SELECTED EXCERPT
A Second 'Split' for South Sudan?

Jul 7, 2011

On the surface, southern Sudan is in a state of euphoria. The signs of celebrating a new national identity are everywhere, from the Southern capital, Juba, where vendors approach your car selling the new national flag and an enormous clock in the center of the city counts down the days, hours, minutes, and seconds to the July 9th independence date, to Malakal, Upper Nile State, where cars with giant microphones crawl up and down the muddy, potholed streets for six hours a day, blaring out the newly-written, soon-to-be national anthem. Juba, Malakal, Bor, Wau, Aweil, and all the other major cities and towns in southern Sudan are expected to have a week-long public holiday to celebrate the birth of the 'Republic of South Sudan' after decades of war with the north.

Only the most cynical of individuals would downplay the momentous and extremely emotional historic occasion that will be southern independence after so many generations of brutal conflict with the north. Dinka, Nuer, Shilluk, Murle, Azande, even northerners who live in southern Sudan will be united in patriotism on July 9, 2011. Yet only the most optimistic would declare that such displays will set the tone for the future. From the 2005 signing of the Comprehensive Peace Agreement (CPA) that ended the 22-year Second Sudan Civil War, the divorce between what is often described as the "African Christian/Animist" south and the "Arab-Muslim" north has grown steadily more acrimonious. Indeed, reportage and analysis in the media is rife with supposition of a 'return to war' with the northern government in Khartoum.

Disputes over border demarcation and allocation of oil revenue (70 percent of Sudan's oil is in the south, yet exported by pipeline though Port Sudan in the north) and regular skirmishes have culminated in recent months with Khartoum's aggressive capture of the disputed Abyei region; a brutal crackdown on southern-allied ethnic groups living within north Sudan's Southern Kordofan State; and reports of northern bombing runs in the southern Unity State. Anyone with even a basic grasp of conflict in Sudan would be skeptical that a purely peaceful secession had a better than 50/50 chance. The warlike northern National Congress Party (NCP) almost always opts for a military solution such as those on display in May/June of 2011. In the short term, the best-case scenario is that Juba and Khartoum can carve out some kind of revenue sharing and border agreements and that violence between the two states is kept at its current low levels—a task much easier said than done.

But even if this can be sustained, South Sudan's biggest security concerns will be internal ethnic conflict. Such conflict has always been the case in the region, but for the medium and longer-term future, South Sudan needs to reflect on the direction Sudan's Second Civil War took in the 1990s. The legacy and lessons from this time period show that in the coming years, the 'tribal violence' of the new Republic of South Sudan may look a lot less like cattle raiding and more like a threat to the state itself. The ruling Sudan People's Liberation Movement (SPLM) in Juba should have no higher priority than conflict resolution and prevention with various ethnic groups who are skeptical about the SPLM's commitment to inclusive politics. Otherwise, the ruling elites in Juba may find that they simply replace Khartoum as the ultimate cause of the political and economic grievances in the minds of its new citizens. And because the SPLM is viewed as being dominated by, and therefore favoring, southern Sudan's marginally largest ethnic group the Dinka, the danger is that such grievances will increasingly be seen through an ethnic lens.

DATA SEGMENT
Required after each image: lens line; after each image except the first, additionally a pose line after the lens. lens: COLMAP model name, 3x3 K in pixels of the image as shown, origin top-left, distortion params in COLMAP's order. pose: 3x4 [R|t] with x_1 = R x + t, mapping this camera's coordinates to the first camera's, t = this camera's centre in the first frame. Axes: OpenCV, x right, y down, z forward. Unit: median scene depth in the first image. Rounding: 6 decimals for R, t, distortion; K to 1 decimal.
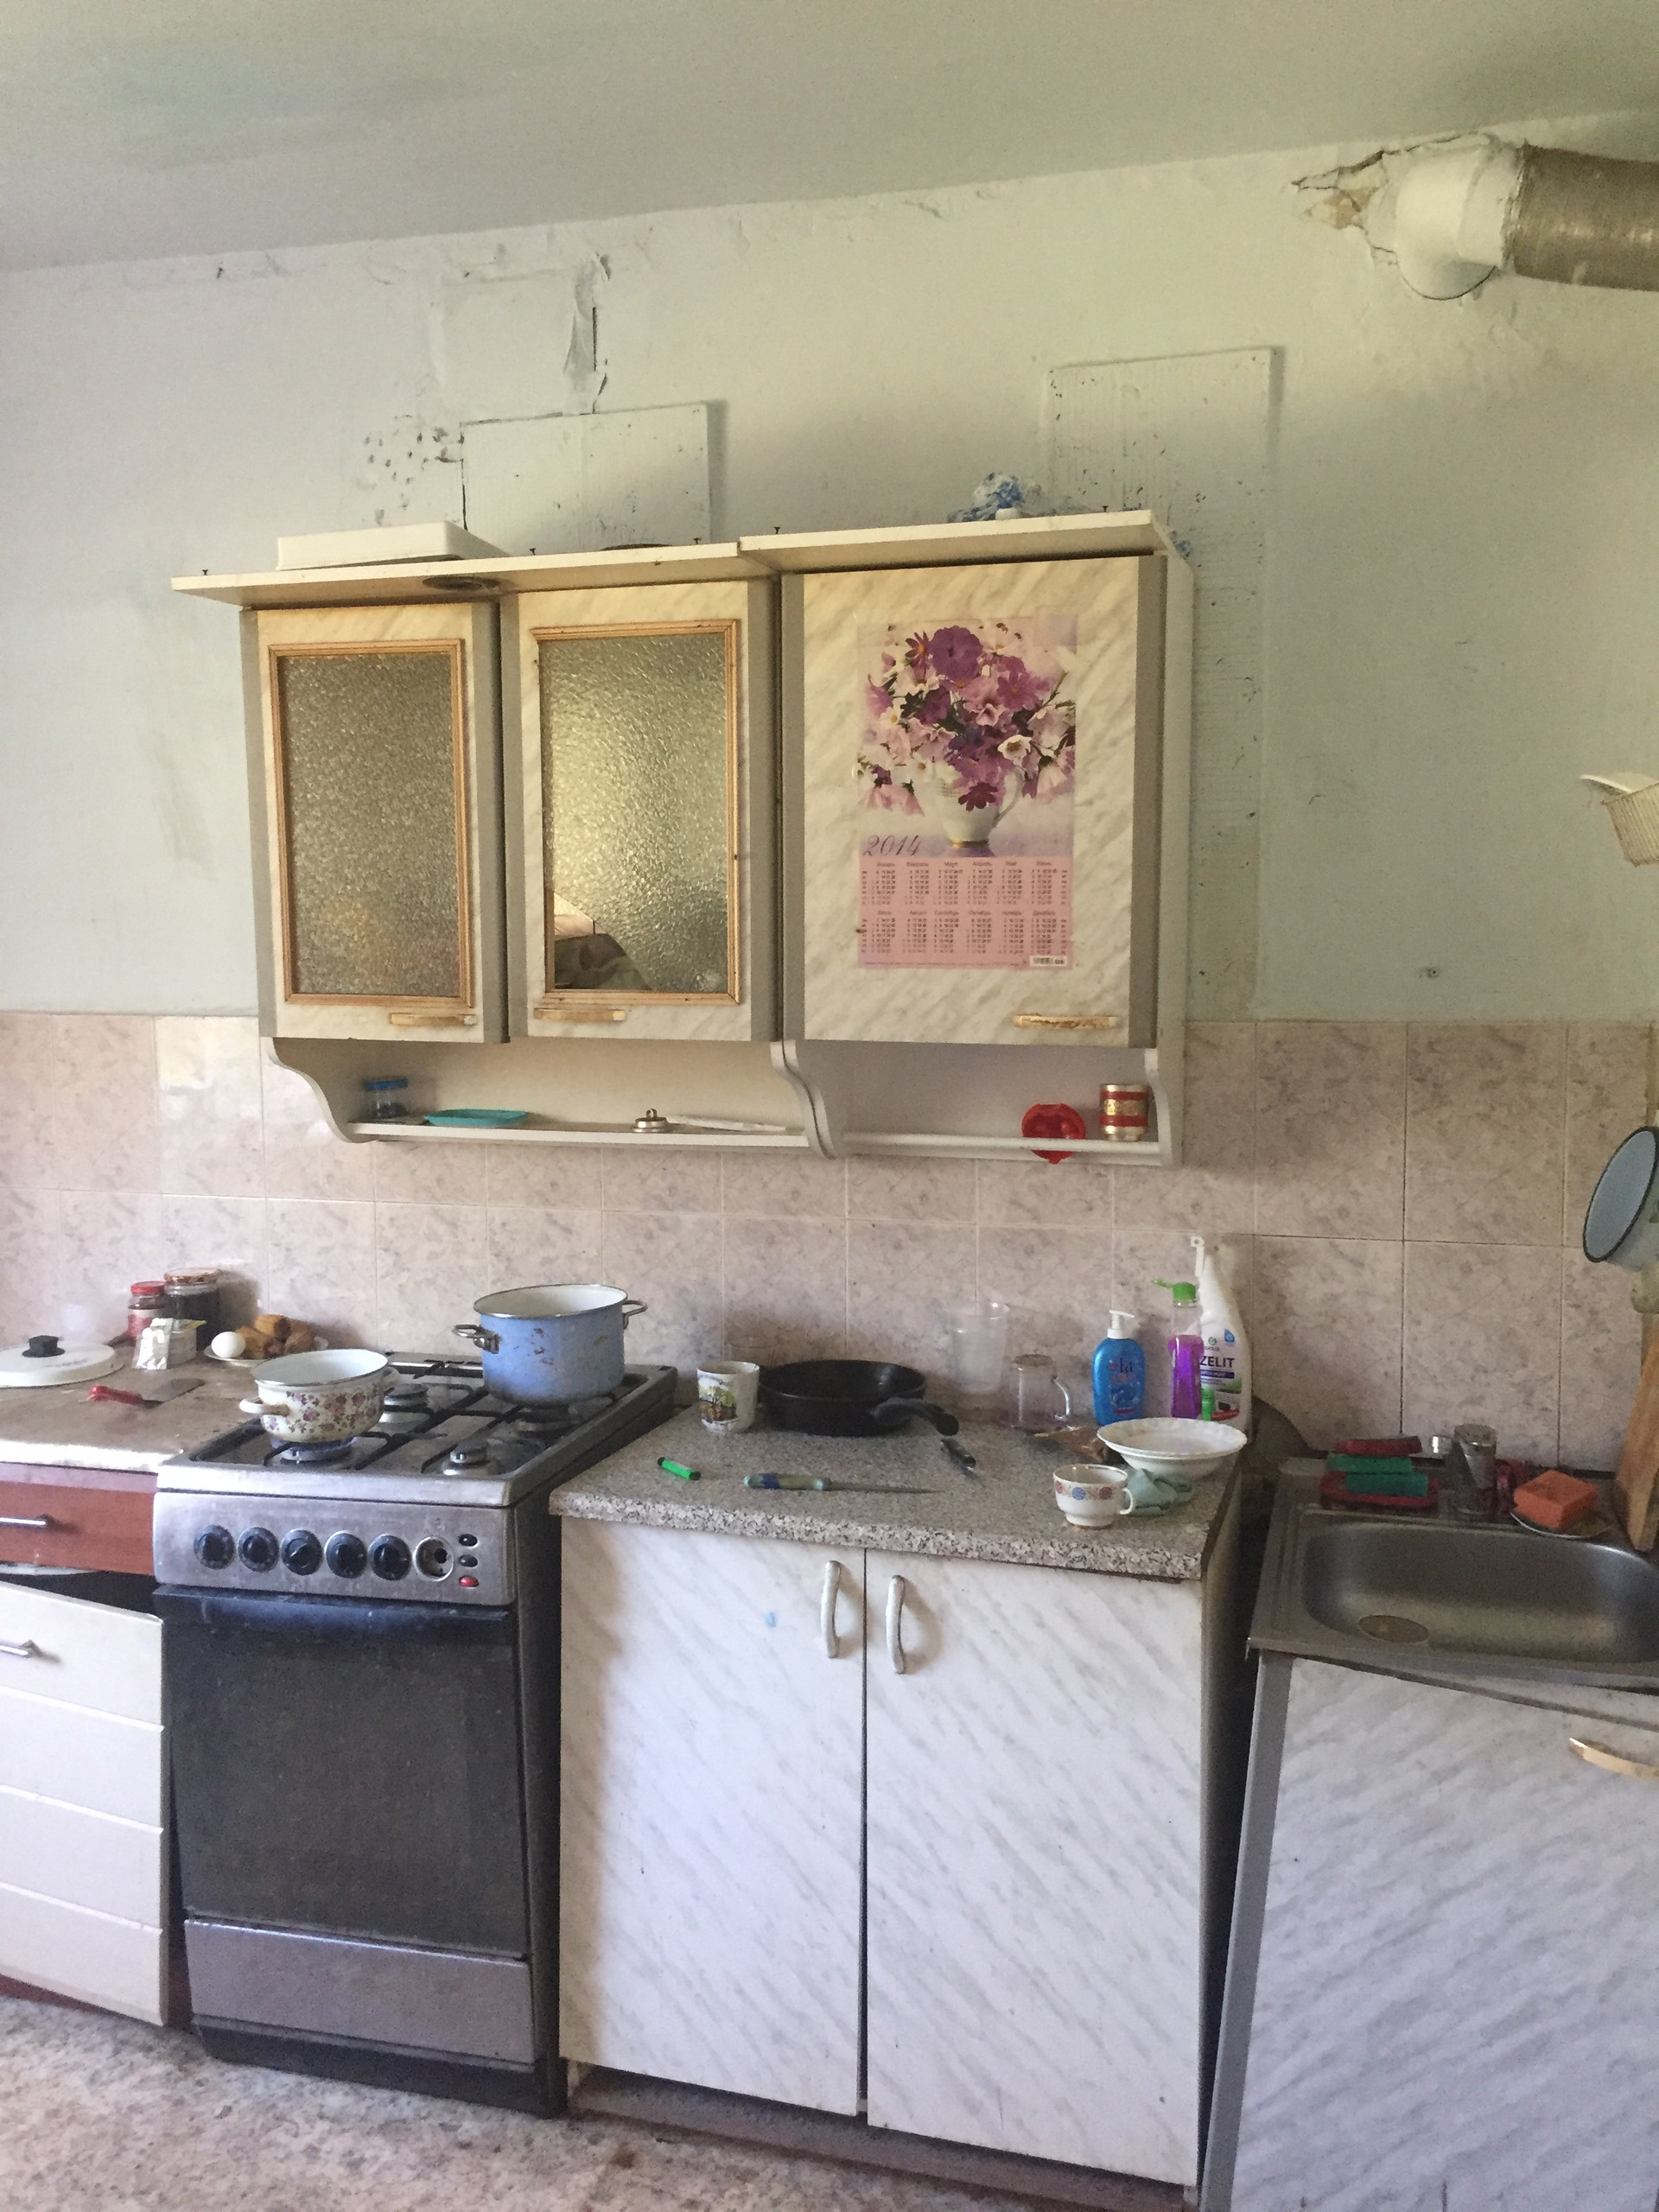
lens RADIAL K [[1895.7, 0, 832.9], [0, 1895.7, 1138.9], [0, 0, 1]] dist [0.049275, -0.015223]
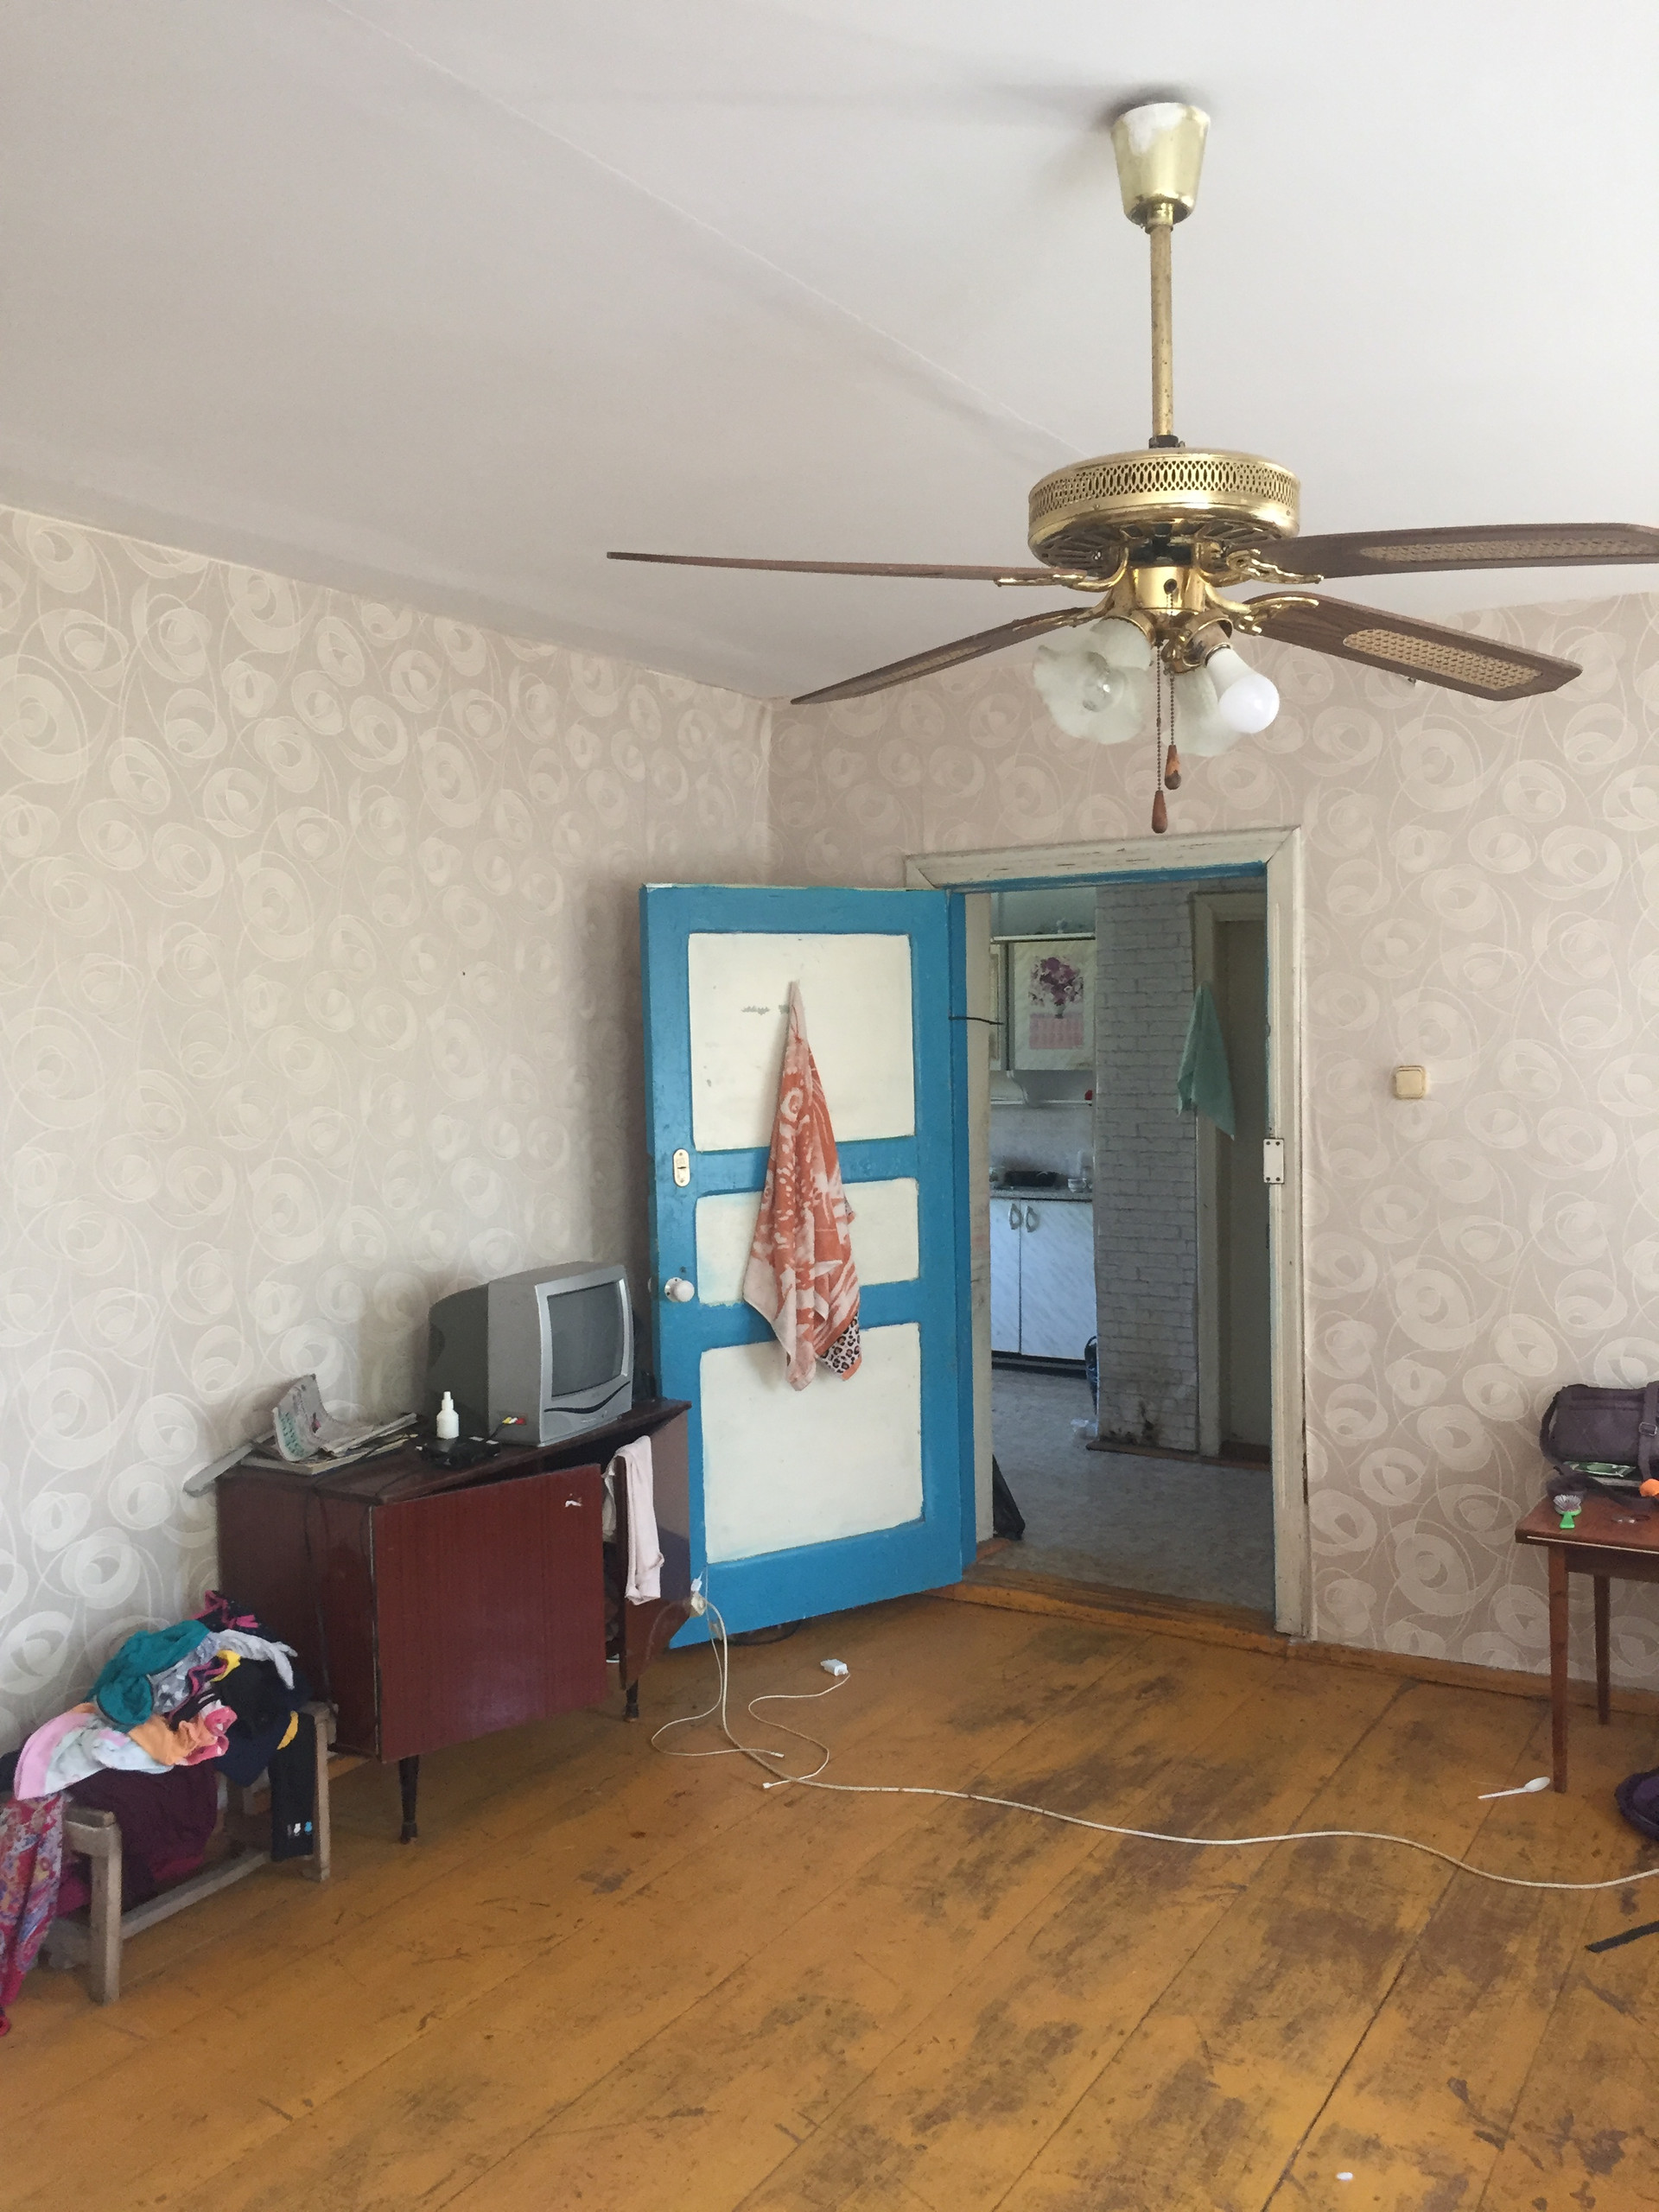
lens RADIAL K [[1895.7, 0, 832.9], [0, 1895.7, 1138.9], [0, 0, 1]] dist [0.049275, -0.015223]
pose [[0.962277, 0.002907, -0.272057, 0.651439], [-0.020536, 0.997866, -0.061974, 0.318148], [0.271297, 0.065223, 0.960283, -2.613138]]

QUESTIONS TO ANSWER
A: What share of Sudan's oil does the South Sudan article say lies in the south?
B: Which ethnic groups does the South Sudan article name?
C: Pull from the South Sudan article the passage starting at "A Second 'Split'" and ending at "war with the north.".
Work from the South Sudan article alone.

ANSWERS TO THE PROBLEMS
A: 70 percent

B: Dinka, Nuer, Shilluk, Murle, Azande

C:
A Second 'Split' for South Sudan?

Jul 7, 2011

On the surface, southern Sudan is in a state of euphoria. The signs of celebrating a new national identity are everywhere, from the Southern capital, Juba, where vendors approach your car selling the new national flag and an enormous clock in the center of the city counts down the days, hours, minutes, and seconds to the July 9th independence date, to Malakal, Upper Nile State, where cars with giant microphones crawl up and down the muddy, potholed streets for six hours a day, blaring out the newly-written, soon-to-be national anthem. Juba, Malakal, Bor, Wau, Aweil, and all the other major cities and towns in southern Sudan are expected to have a week-long public holiday to celebrate the birth of the 'Republic of South Sudan' after decades of war with the north.